Sometimes I wonder if people who would call themselves “Christians” allow themselves space and grace to question. Because, so often when I’ve had these sorts of convos, the response many times is something to the effect of, “Yeah! You have those questions, too? Wait, aren’t you a pastor?”

Here’s my stance on those sorts of things: we don’t live in a closed system. It’s not like the world of faith is a bubble isolated from all things ‘real.’ It’s all so very diffuse. So when stuff happens–good or bad– naturally we appropriate and discern those things through our own worldviews… or, if you will, through our faith.

So what happens when something challenges our understanding of the world? Questions arise. Things get messy. Maybe even uncomfortable. We begin to doubt. And, all too often, we feel alone.

Listen, there’s nothing wrong (in my book/Book) with questioning. Or doubt. Jacob wrestles with an angel one night on a riverbank. He emerges from that no less faithful… just changed. New name and all. Jesus even cries out from a cross, “My God, my God, why have you forsaken me?” It’s not like we’re dealing with a God who can’t take it. The way I see it, we’re just trying to get to know God, ourselves, and our world a little bit better.

The problem arises when people think they’re going at it alone. Like they’re the only ones who could possibly have those thoughts. Or like they’re some sort of freak for asking what they ask. Because that’s just not true. That’s not the way it works.

Every now and then, we all need a wrestling mat.

Nostalgia

•July 30, 2010 • Leave a Comment

I’ve been looking at pictures of some of my friends’ kids playing on beaches, building sand castles, wearing those little floaty things that you put on your arms before you jumped in the pool. It’s weird because I remember those days, and they don’t seem that long ago. I know, I’m being cliche here… but really, once you hear a cliche so many thousands of times, there has to be some element of truth to it.

Time does fly by, doesn’t it?

I wonder if that’s why I hear so many parents of grown-up type people yearn for grandchildren. Because it’s sort of like a time-reversal. You get to play with really small humans who are still flesh and blood, but at the end of the day you can still return them to their maker (not Maker, but maker… small ‘m’). You get to play the role of ‘parent’ all over again, and the whole thing just hints of memory.

My youngest-older sister’s about to have a baby, which, for me, is odd. I mean, being an uncle for the first time was a strange enough new reality. But for the sister to whom I am closest in age, the sister with whom I, in many ways, grew up to be bearing a child just seems… I don’t know… weird.

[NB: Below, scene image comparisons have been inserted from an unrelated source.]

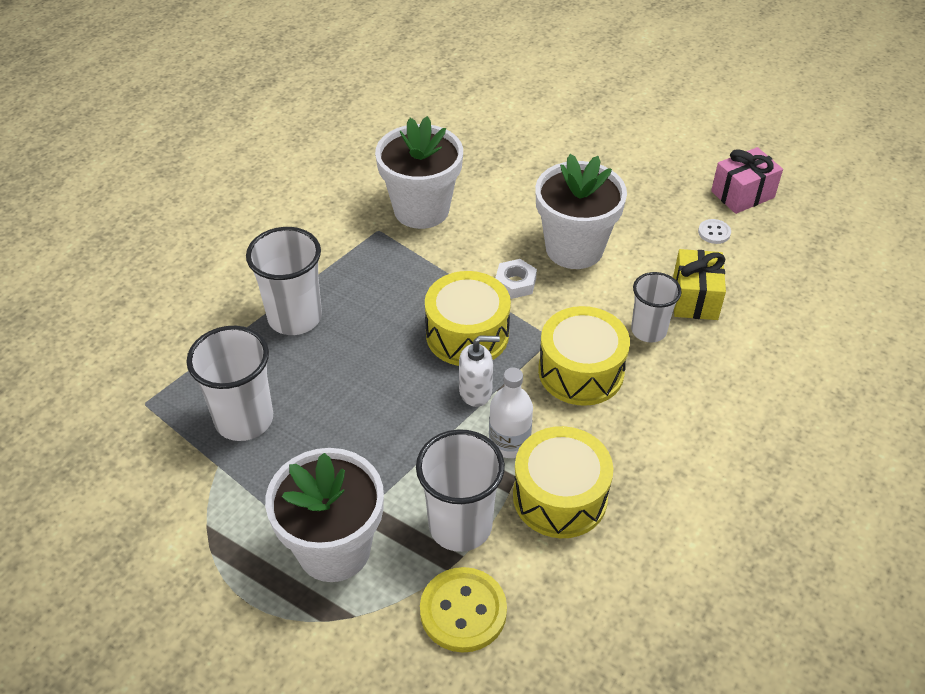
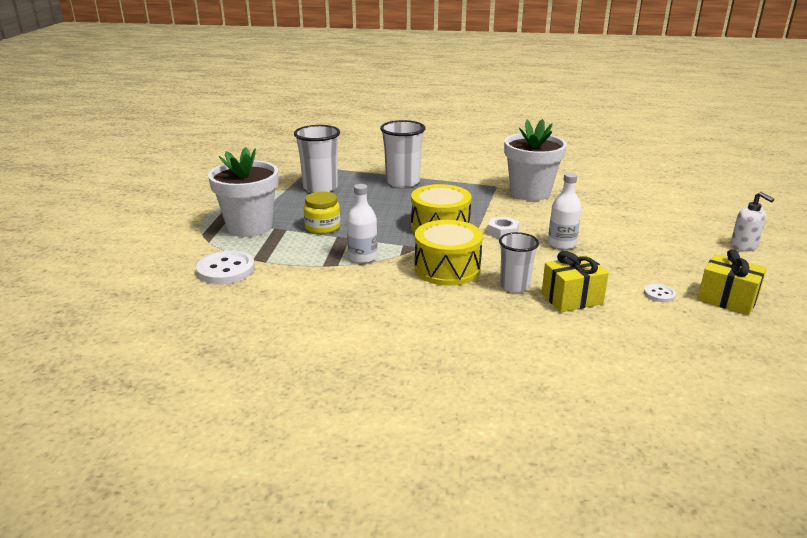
camera: 65 degrees right, 20 degrees down
white cup [416,429,505,552] -> none
yellow button [420,567,507,653] -> white button [196,250,255,284]
white soap dispenser [459,336,500,407] -> white soap dispenser moved to [730,192,774,251]
yellow drum [513,426,613,538] -> none
white flower pot [535,154,627,269] -> white bottle [548,173,581,250]
pink gift [711,147,783,214] -> yellow gift [697,249,767,315]
none -> yellow jar [304,191,341,234]

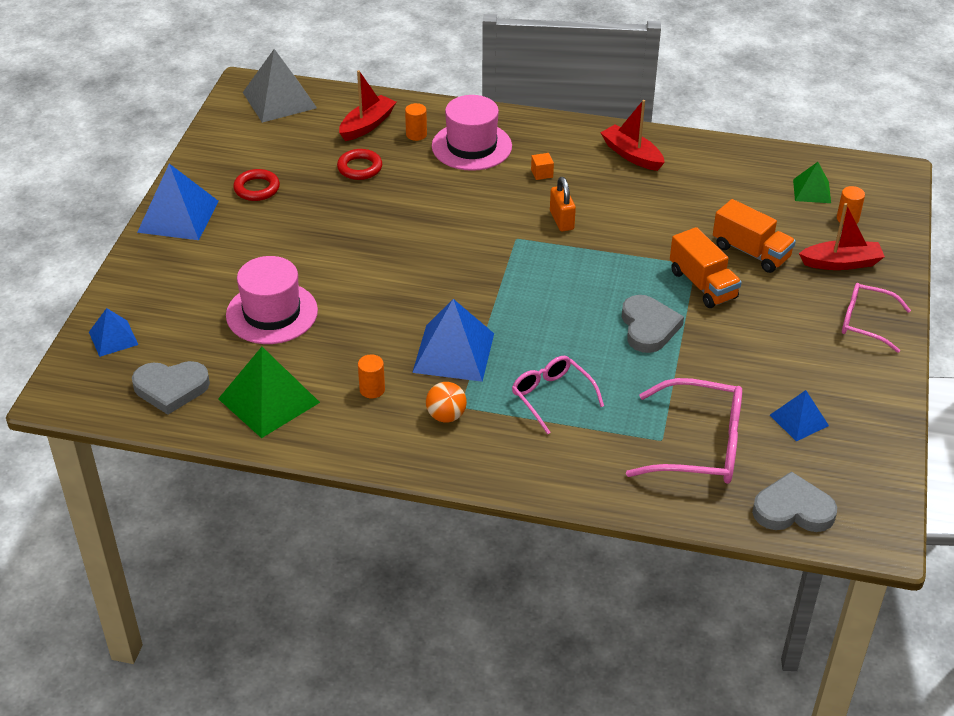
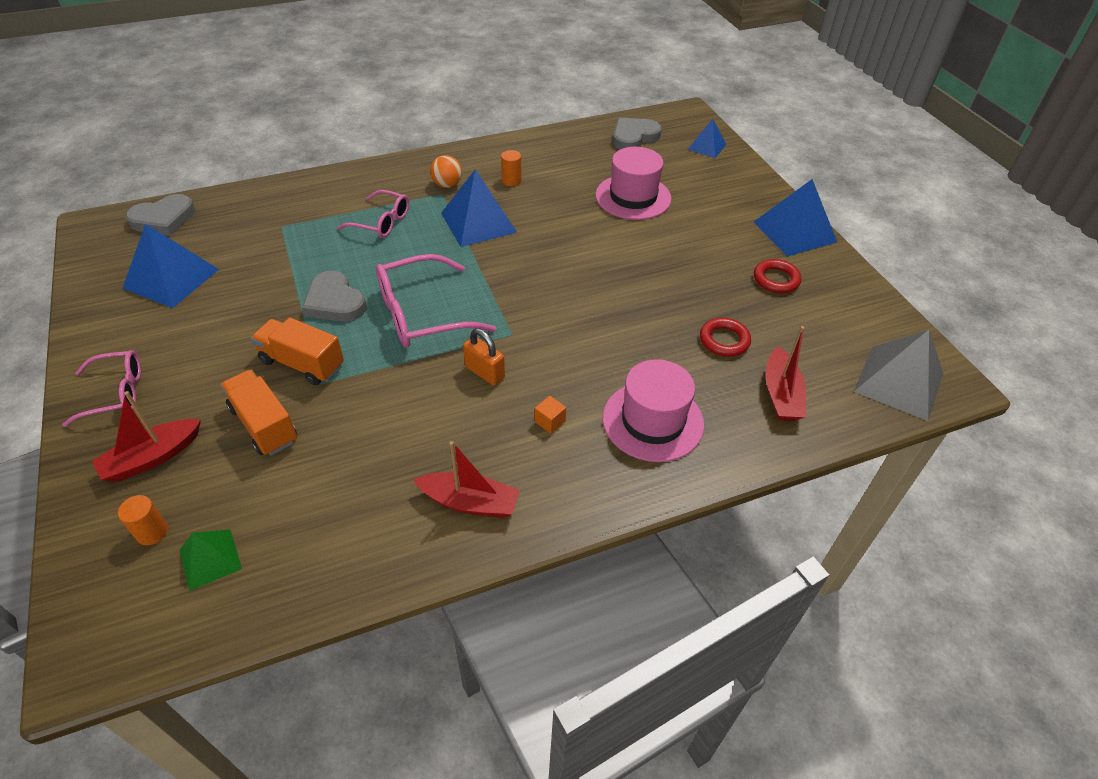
camera: 145 degrees right, 5 degrees up
green pyramid [218,347,320,438] -> none
orange cylinder [405,103,427,141] -> none
pink glasses [626,378,742,484] -> pink glasses moved to [376,254,496,347]
orange truck [713,199,796,273] -> orange truck turned 45 degrees clockwise [220,369,297,455]
blue pyramid [770,390,829,441] -> blue pyramid [123,224,219,308], size x1.75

I guess a lot of it is that it didn’t seem that long ago when I was 3-4 years old, and she, at age 9, would play with me on the beach, building sand castles, swimming with me while I wore those little floaty things that I would put on my arms before I jumped in the pool. There’s this picture of the two of us, fresh out of the ocean, where I’m still adorning a layer of baby fat and she’s tiny, herself.

We were just kids. And life was so simple then. No less grand than the ‘now’, mind you. Just simpler.

God… wasn’t that just yesterday?

Scratched Eyeglasses and a Broken Mug

•July 28, 2010 • Leave a Comment

While I was up in Montreat, a couple of freak accidents happened… well, at least from my vantage point they seemed a bit freakish.

First, a brand new coffee mug I received at a conference up in Minneapolis descends barely a foot to the ground after falling off a chair… and the handle breaks off the thing. I decided not to give up on it, though, so I was carrying this sullen-looking, broke-down, handle-coveting coffee cup around the mountains while often fielding the question, “Oh, what happened to your mug?”

Then, in a similar incident, I dropped my eyeglasses on the ground outside a local pizza joint– once again, no more than a foot off the ground– and, after picking them up, noticed that the left lens had incurred a series of scratches directly in my line of sight.

Sonofabeesting.

So now I’m walking around feeling like I’ve got a gnat in my eye that won’t come out whilst my coffee mug is being mocked in class by the other coffee mugs.

Brokenness ain’t easy. That’s all I’m sayin’.